(略)
管理通貨制度を採用している先進国の通貨にとって、金銀財宝による価値の裏付けはさほど大きくありません。
たとえば直近の日銀報告書を見ると、総資産約520兆円に対する金地金(きんじがね)4400億円の比率はわずか0.085%に過ぎません(図表 3のA右側)。しかし実はこれは、買ったときの価格(簿価)で評価しているので必要以上に小さく見えるのです。そこで金地金の保有量から時価を計算し、簿価と時価を調整した総資産で割って修正します。するとバランスシートが拡大するサブプライムショック前は3.0%(同B右側)、拡大後はわずか0.7%となります(同C右側)。日銀券の価値を支えるのに、保有する金地金はほとんど貢献していないということです。

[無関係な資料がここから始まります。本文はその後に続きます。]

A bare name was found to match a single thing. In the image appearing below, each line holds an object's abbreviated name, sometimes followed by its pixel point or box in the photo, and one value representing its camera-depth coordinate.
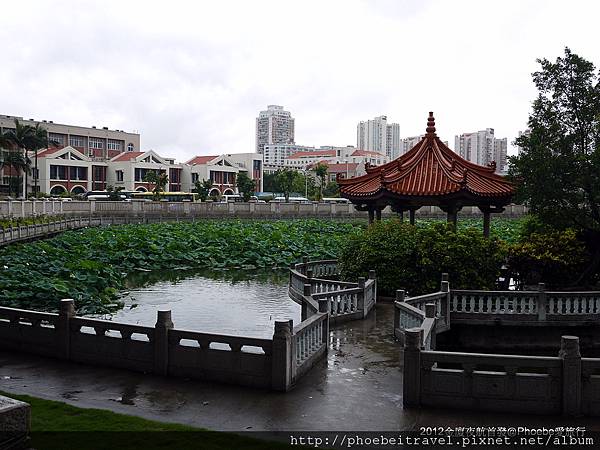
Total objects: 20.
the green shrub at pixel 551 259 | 17.97
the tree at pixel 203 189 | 74.73
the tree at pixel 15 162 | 65.56
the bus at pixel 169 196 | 70.19
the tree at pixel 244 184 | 83.30
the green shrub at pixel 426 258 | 17.08
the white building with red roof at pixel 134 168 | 85.06
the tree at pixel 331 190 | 101.25
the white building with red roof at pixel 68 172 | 79.75
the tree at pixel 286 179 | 89.19
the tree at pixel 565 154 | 17.14
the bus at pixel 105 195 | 65.04
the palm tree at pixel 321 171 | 91.75
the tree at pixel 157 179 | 73.77
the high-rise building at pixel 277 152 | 193.29
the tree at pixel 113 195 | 62.69
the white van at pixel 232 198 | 81.86
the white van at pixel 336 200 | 75.81
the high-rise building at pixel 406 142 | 167.10
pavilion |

米FRBは日銀の10倍以上も金地金を保有していますが、大昔から保有しているためか簿価ベースの比率は日本よりも低い0.023%になります(図表 3のA左側)。しかし時価ベースで評価すると、実はバランスシート拡大前には全体の約27%が金地金だったことがわかります(同B左側)。ニクソンショックで金本位制から離れた後も、保有するゴールドがドルの価値をある程度支えていたということには驚きです。しかしバランスシートが急拡大した現在では、その比率は7%にまで落ちてしまいました(同C左側)。
政府や中央銀行が保有する貴金属に代わって、通貨価値を支えるようになったのは「政府の信用」です。
さらにその裏付けとなるのは、「国有財産」と「将来の税収」です。
だから「国の借金」が「国有財産」を上回るようになっても、「将来の税収」を担保に借金を続けたり通貨価値を維持することができます。
しかしその「将来の税収」の担保となっている「日本国民の担税力」「日本政府の徴税力」さえも上回るほどの借金を抱えたとき、日本円急落と円金利上昇に襲われる可能性が高いのです。